On Wed, Aug 18, 2021 at 3:08 PM Thierry Carrez <thierry@openstack.org> wrote:
Rong Zhu wrote:
Sorry for my late response, I am a little bit busy for internal works recently.
If TC has decided to retire murano, I have no objection. But If TC think someone can keep maintain it and not retire, I am glad to keeping maintain Murano project. Please reconsider this.
For the record, I don't think there is an urgent need to retire Murano as long as it is maintained, fills community goals, hits release requirements, and is functional.
I disagree. I think we are giving it a false sense of usability. It likely can do "something" but there does not seem to exist enough workforce to triage and fix bugs [1] for quite some time. And some [2] look like users are having a hard time using it. This was also observed by me with my Kolla hat on - folks reported to us that they can't get Murano stuff running and we could only spread our hands. (-: It also does not seem to have had any new features since at least Stein. [3] We can also take a look at stackalytics [4]. Most person-day effort was eaten up by community-wide changes. My POV is that OpenStack is still a kind of quality badge that applies to projects under its umbrella. Seemingly, it's also the perspective of folks outside of the close community (ask anyone doing consulting ;-) ). And thus we should retire projects which did not stand the test of time. I am thankful for Rong Zhu's efforts to keep the project alive but it seems the world has moved on to solutions based on different technologies, as mentioned by you (Thierry) and Mohammed.
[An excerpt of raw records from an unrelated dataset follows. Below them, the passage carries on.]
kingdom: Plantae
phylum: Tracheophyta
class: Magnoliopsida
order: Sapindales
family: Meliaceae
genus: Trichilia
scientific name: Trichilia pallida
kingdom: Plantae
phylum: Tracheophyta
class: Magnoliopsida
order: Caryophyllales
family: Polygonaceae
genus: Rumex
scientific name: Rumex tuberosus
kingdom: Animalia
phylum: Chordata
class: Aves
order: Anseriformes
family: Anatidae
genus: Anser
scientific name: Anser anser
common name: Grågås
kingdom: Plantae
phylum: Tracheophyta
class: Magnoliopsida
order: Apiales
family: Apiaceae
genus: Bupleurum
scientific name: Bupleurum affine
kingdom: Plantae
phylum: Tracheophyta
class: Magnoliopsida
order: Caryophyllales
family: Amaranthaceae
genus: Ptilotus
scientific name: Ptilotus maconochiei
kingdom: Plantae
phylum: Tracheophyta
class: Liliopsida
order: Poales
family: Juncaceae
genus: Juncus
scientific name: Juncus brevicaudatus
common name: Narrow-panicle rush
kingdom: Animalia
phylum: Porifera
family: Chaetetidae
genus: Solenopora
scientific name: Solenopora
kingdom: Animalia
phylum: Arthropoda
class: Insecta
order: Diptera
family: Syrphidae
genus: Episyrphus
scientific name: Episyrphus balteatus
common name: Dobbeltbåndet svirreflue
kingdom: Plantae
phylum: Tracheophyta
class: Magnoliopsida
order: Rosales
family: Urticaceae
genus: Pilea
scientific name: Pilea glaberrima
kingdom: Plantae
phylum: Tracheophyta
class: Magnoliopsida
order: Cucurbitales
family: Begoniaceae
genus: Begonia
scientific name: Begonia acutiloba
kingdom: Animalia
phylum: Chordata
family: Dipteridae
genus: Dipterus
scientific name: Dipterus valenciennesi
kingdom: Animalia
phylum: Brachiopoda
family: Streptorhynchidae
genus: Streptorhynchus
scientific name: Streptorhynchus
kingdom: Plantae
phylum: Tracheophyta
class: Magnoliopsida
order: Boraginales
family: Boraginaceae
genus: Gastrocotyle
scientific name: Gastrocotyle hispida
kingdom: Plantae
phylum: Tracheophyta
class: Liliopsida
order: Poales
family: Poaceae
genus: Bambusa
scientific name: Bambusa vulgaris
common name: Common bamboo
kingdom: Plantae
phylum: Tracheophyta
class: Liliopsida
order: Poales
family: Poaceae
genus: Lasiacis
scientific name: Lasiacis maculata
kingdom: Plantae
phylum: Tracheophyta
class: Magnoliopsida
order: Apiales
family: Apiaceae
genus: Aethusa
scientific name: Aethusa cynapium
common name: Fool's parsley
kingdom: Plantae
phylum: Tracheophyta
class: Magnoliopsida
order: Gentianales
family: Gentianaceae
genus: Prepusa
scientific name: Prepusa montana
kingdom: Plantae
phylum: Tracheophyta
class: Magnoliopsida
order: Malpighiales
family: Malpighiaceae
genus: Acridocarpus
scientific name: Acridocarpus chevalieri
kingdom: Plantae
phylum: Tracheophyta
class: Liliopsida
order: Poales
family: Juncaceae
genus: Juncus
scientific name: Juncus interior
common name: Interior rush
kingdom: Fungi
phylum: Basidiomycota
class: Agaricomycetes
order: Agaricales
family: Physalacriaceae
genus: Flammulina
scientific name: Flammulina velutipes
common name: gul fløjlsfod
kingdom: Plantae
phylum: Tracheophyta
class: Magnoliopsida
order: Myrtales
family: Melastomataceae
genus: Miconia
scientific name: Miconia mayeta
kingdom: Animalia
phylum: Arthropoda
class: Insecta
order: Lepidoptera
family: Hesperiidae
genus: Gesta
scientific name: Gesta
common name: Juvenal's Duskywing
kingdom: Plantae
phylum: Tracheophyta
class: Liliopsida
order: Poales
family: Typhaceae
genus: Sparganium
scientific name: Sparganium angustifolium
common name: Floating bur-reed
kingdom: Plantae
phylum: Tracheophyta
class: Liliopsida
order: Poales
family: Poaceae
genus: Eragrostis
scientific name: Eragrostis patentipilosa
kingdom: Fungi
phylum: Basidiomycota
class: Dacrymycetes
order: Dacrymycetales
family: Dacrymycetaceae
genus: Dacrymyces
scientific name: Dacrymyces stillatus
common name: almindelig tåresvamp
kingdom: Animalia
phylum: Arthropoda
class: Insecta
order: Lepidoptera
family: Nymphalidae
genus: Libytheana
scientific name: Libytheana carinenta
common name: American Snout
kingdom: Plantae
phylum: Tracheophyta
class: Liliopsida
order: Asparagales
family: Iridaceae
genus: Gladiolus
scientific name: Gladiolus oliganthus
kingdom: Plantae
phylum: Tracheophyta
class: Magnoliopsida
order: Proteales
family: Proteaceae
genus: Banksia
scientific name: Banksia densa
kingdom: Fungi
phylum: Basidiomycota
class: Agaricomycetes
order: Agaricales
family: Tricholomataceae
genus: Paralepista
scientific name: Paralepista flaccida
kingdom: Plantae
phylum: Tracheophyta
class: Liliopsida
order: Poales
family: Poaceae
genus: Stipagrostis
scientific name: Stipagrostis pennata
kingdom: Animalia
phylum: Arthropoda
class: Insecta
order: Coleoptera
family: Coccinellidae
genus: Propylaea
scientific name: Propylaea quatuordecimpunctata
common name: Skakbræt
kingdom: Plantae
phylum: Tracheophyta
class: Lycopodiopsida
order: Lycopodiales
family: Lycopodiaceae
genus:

And we, as OpenStack, should accept that and focus on better integration with those. [1] https://bugs.launchpad.net/murano/+bugs?orderby=-id&start=0 [2] https://bugs.launchpad.net/murano/+bug/1817538 [3] https://docs.openstack.org/releasenotes/murano/index.html [4] https://www.stackalytics.io/?module=murano-group&metric=person-day&release=xena -yoctozepto
Like mnaser said, it is a bit off in the modern landscape of application deployment technology, so I don't think it's a priority anymore -- if its continued existence blocked people from focusing on more critical components, I would support removing it. But based on Rong Zhu's response I'm not sure that's the case.